**課題の内容:** 以下のすべての項目の行を、一字も変えずに書き写しなさい。ただし、画像は解答に含めないこと。

**項目一覧:**

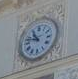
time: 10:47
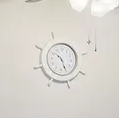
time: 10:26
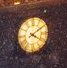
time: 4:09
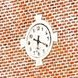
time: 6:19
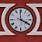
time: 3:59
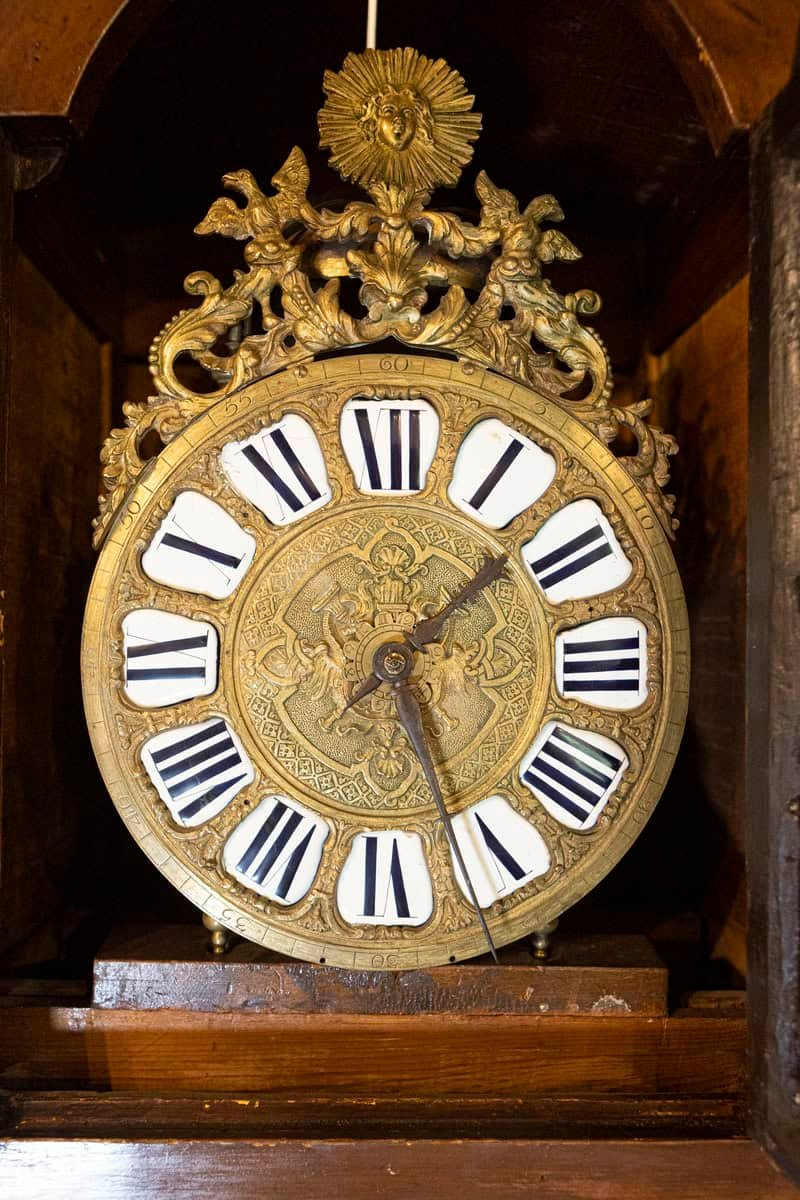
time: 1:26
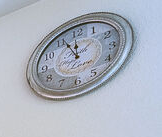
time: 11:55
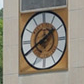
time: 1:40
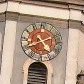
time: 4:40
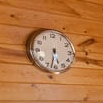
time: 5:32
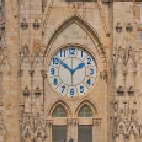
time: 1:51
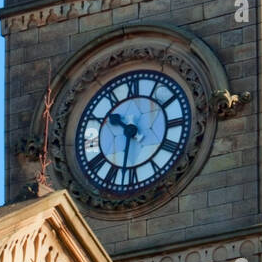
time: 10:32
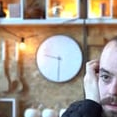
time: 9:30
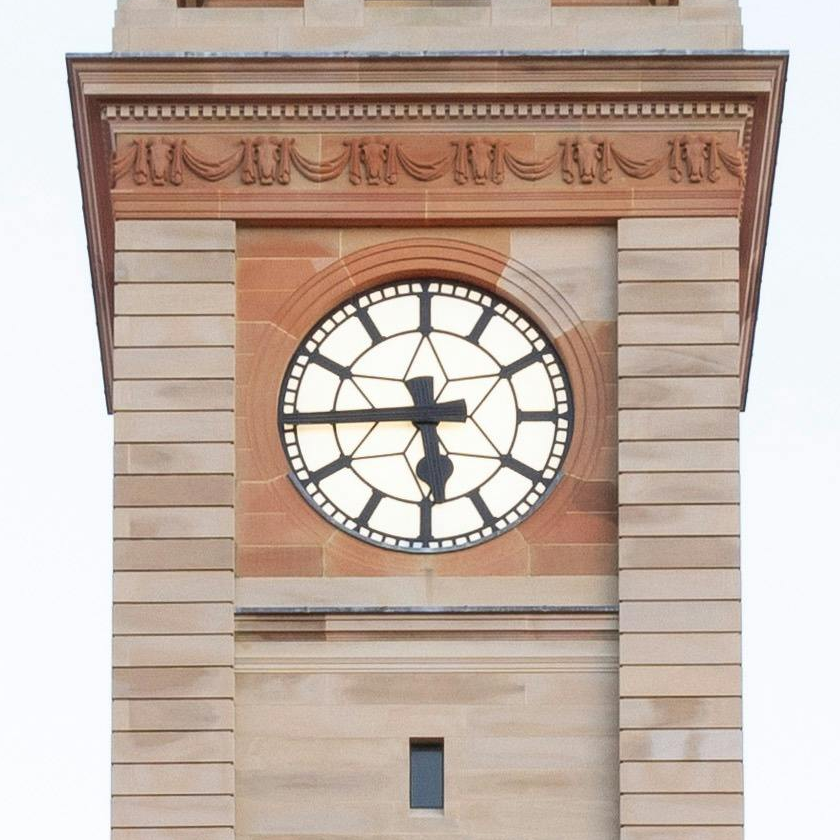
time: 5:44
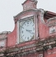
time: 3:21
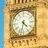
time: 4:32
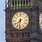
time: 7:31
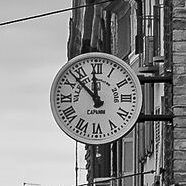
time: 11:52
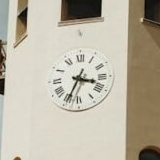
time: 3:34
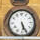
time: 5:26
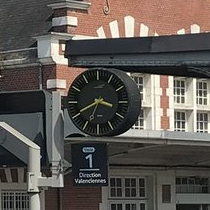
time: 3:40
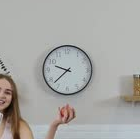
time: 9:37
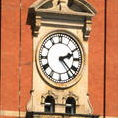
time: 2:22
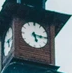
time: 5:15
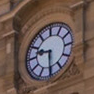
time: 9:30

**解答:**
time: 10:47
time: 10:26
time: 4:09
time: 6:19
time: 3:59
time: 1:26
time: 11:55
time: 1:40
time: 4:40
time: 5:32
time: 1:51
time: 10:32
time: 9:30
time: 5:44
time: 3:21
time: 4:32
time: 7:31
time: 11:52
time: 3:34
time: 5:26
time: 3:40
time: 9:37
time: 2:22
time: 5:15
time: 9:30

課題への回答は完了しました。